Sunday, December 27, 2009

Boeuf Bourguignon (But not ala Julia, sorry)

Well, here I am again after a sometime hiatus. Following Thanksgiving, I was so exhausted of the kitchen that I was sure I'd never want to see it again (surprisingly, not true). Then, what followed the holiday was what I will call intense, Olympics-style physical conditioning. I worked all night (literally), slept occasionally, forgot to eat, got sick, and basically nursed a case of general-exhaustion-slash-what-day-is-it for four weeks while I learned to take over the night baking shift at work.

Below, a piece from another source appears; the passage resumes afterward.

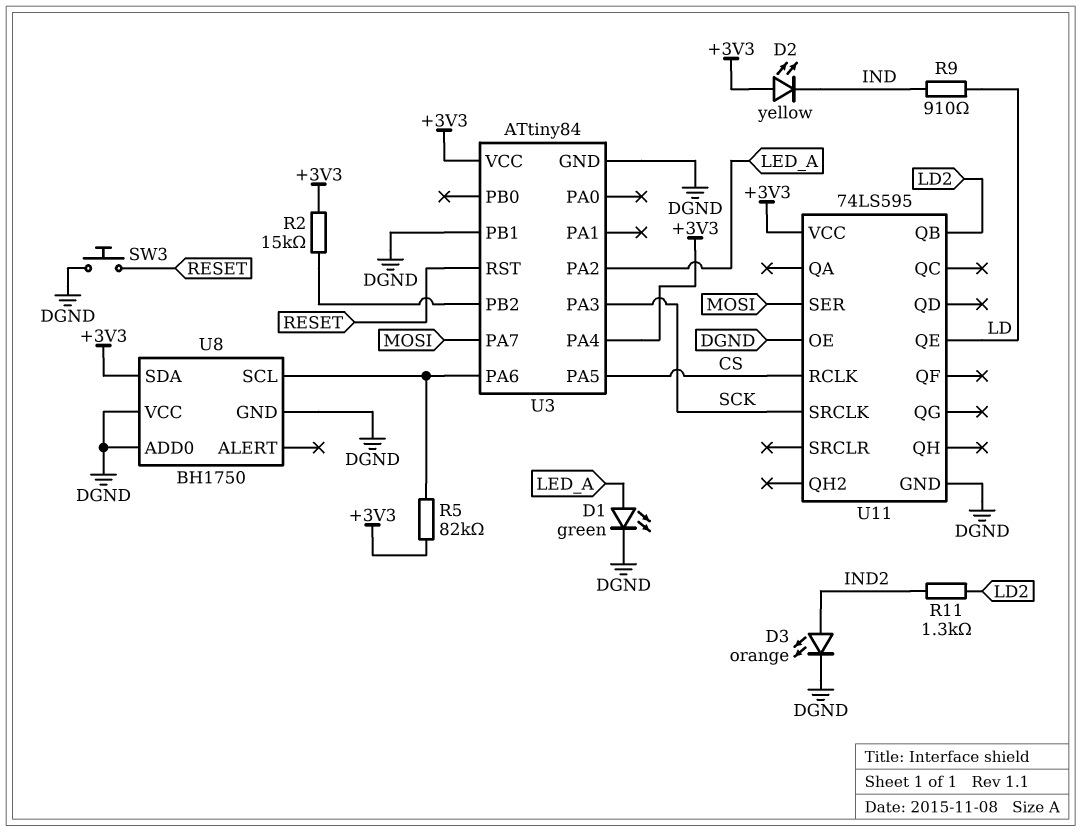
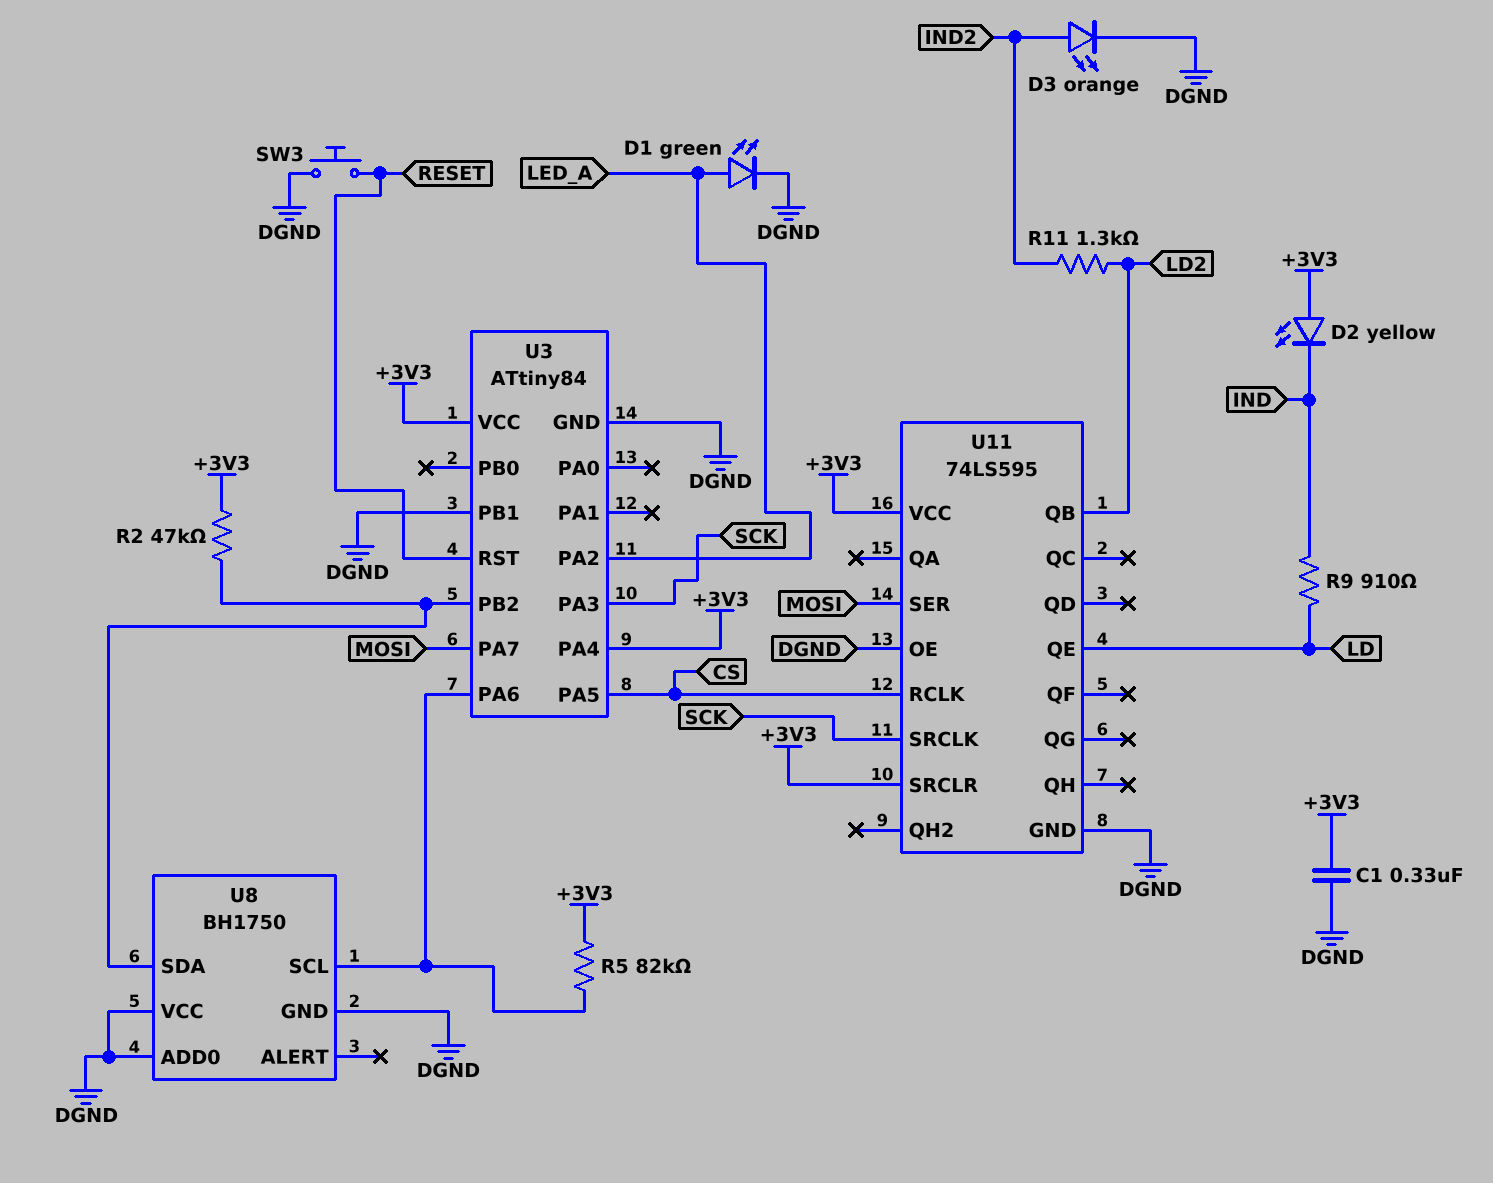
C1: none -> 330nF (+3V3, DGND)
R2: 15k (+3V3, U3/PB2) -> 47k (+3V3, U3/PB2)
U8 pin SDA: +3V3 -> U3/PB2
U11 pin SRCLR: none -> +3V3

All by my lonesome. On a deadline.

But there were moments of greatness over the last few weeks, particularly the day when my birthday present from my husband arrived. Yes, about 4 months late. But it was worth it.
Look at that beauty! Sturdy cast iron construction; hard-wearing, non-reactive, bright-scarlet enamel finish; superior heat retention and distribution; fired at 850ยบ in Northern France by craftsmen who have handed the trade down generation by generation--and weighing in at approximately 300 pounds. How can your dinner not come out perfect?
David inSISted that our first meal out of the French Creuset be one of two French things: Chicken-in-a-pot (a favorite around our house) or Boeuf Bourguignon. Daunted by the seventeen steps in Julia Child's surely authentic but somewhat overwhelming (given my aforementioned schedule) recipe, I remembered and article from the NYT Dining section some weeks back, right about the time J&J hit the theaters. The article was about Ginette Mathiot's "I Know How to Cook," touted as France's "Joy of Cooking," and in the words of the author, "an authoritative cookbook for French housewives first published in 1932." Her recipe for boeuf bourguignon, while still thoroughly French, had a mere five steps. FIVE! (You can do this, Care.)
So that's what we did, in the big French pot, and it was DIVINE. The amount we did was enough for 3-4 people, but you're going to want to make this whole thing, because as delicious as it was on the first night, it was RI-diciulous on the second. Make it. Save it. Eat it. Thank me later.

Boeuf Bourguignon
adapted from a mix of Julia and Ginette, takes about 4 hours; serves 3-4

1 Tbsp oil
3 oz shallots (about 2 small, or 1 medium onion)
3 1/2 oz thick-cut bacon (3-4 slices), diced
1 1/2 lbs stew beef, cut into 1/2-inch pieces
Scant 1/4 cup flour
1 1/4 cup any type of stock
1 1/4 cup red wine
1 bouquet garni (1 bay leaf, 3 sprigs fresh thyme and 3 sprigs parsley, tied together)
Black pepper
1/2 lb. pearl onions, peeled and halved (optional)
1 large carrot, peeled and sliced (optional)
3 1/2 oz mushrooms, diced
  1. In a large, heavy pot (preferably a bright red 7.5-quart Le Creuset French Oven, but other pots will work too, I guess) heat oil over medium heat, then toss in onions and bacon pieces. Cook until brown. Scoop out with a slotted spoon and set aside. Leave fat in pan.
  2. Carefully pat your beef cubes dry all over. Add them to the hot pot and brown on all sides, working in two batches if you need, to avoid over crowding. This will take 8ish minutes.
  3. Sprinkle in flour; stir to coat and cook the flour 2-3 minutes, until browned. Add stock, scraping bottom of the pan at the same time to get all that good crusty stuff off the bottom. Now, toss in bacon, onions, wine, bouquet garni, onions (if using) and season with plenty of pepper.
  4. Simmer gently for 2 hours.
  5. After 2 hours, stir in carrot (if using) and mushrooms, cooking 30 minutes more. Season to taste with salt and serve with hot, crusty bread and (if you wish--it is traditional) boiled potatoes tossed in butter and parsley.
As I mentioned, this keeps BEAUTIFULLY, so just pop any extras into the fridge and reheat as you desire.